Three Americans win Nobel for work on subatomic force

Three Americans won the Nobel Prize in physics Tuesday for revealing how forces in the atomic nucleus keep it from flying apart — a discovery that has brought science one step closer to a “grand unified theory” of how the universe operates at the subatomic level.

The Royal Swedish Academy of Sciences awarded the $1.3 million prize to David J. Gross, H. David Politzer and Frank Wilczek for a 1973 breakthrough that explained the unusual properties of the strong force, which binds the fundamental particles known as quarks into protons and neutrons.

Their work has helped science get closer to “a theory for everything,” the academy said.

The academy said the three physicists discovered “something that, at first sight, seemed completely contradictory.”

They found that unlike electromagnetism and gravity, which grow more powerful as two particles get closer to each other, the strong force actually weakens as two quarks converge. It is as if the particles were connected by a rubber band that pulls them together more tightly as it stretches.
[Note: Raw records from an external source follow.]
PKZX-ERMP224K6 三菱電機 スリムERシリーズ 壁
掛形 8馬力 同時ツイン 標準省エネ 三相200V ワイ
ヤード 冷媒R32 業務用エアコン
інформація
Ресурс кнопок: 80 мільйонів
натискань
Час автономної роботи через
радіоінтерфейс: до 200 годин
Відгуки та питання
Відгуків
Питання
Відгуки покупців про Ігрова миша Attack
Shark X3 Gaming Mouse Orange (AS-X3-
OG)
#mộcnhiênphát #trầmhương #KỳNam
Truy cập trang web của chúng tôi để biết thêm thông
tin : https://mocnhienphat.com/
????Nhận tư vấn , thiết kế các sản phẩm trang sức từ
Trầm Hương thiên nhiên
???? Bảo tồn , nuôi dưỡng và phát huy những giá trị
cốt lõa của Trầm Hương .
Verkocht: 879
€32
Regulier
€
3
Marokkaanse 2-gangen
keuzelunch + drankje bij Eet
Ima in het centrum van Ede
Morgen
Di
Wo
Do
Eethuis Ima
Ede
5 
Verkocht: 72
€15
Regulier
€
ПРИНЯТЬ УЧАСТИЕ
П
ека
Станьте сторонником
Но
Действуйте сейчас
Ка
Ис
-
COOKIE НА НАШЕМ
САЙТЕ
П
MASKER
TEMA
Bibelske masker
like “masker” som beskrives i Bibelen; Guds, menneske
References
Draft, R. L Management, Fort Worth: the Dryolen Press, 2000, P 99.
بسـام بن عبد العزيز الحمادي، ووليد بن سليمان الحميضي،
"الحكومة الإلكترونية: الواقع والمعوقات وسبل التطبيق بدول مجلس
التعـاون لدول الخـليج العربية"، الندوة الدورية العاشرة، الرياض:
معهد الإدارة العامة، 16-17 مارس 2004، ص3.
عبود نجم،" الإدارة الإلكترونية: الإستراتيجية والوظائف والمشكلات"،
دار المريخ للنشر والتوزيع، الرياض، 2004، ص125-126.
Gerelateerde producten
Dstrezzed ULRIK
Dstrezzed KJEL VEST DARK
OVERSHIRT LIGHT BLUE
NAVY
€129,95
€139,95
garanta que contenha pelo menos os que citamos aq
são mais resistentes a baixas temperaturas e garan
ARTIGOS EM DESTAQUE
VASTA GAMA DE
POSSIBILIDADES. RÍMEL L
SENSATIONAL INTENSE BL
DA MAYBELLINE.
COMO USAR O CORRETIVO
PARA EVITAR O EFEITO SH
Wilczek, 53, and Politzer, 55, were still graduate students when they did their prize-winning work — Wilczek at Princeton and Politzer at Harvard; Gross, now 63, was a young professor at Princeton. Wilczek is now a professor at the Massachusetts Institute of Technology, Politzer is at the California Institute of Technology, and Gross is at the University of California at Santa Barbara.

Their achievement cemented the theory of quantum chromodynamics, or QCD, which describes the interactions of quarks and other subatomic particles inside the nucleus.

“All of us have talked about this for a long time as a very significant piece of work,” said Chris Quigg, a theoretical physicist at the Fermi National Accelerator Laboratory. “There’s a before the work that these people did and an after, and the after is much more glorious.”

Before their explanation of the strong force’s properties, Quigg said, the issue of how mass arises in protons and neutrons, and thus in virtually all of the universe’s visible matter, was considered beyond scientific inquiry. Afterward, it was relatively easy to show how mass arises from the interactions between quarks in an atom’s nucleus.

Perhaps more significantly, the establishment of QCD helped demonstrate the possibility of uniting the electromagnetic, strong and weak forces — the weak force governs radioactive decay — into a single “grand unified theory” of particle physics.

Some even see the possibility of going further by drawing in Einstein’s theory of general relativity, which describes how gravity works and predicts the existence of black holes, wormholes and other far-out phenomena. The work of Wilczek, Gross and Politzer brought science one step closer to that “grand dream,” the Swedish academy noted.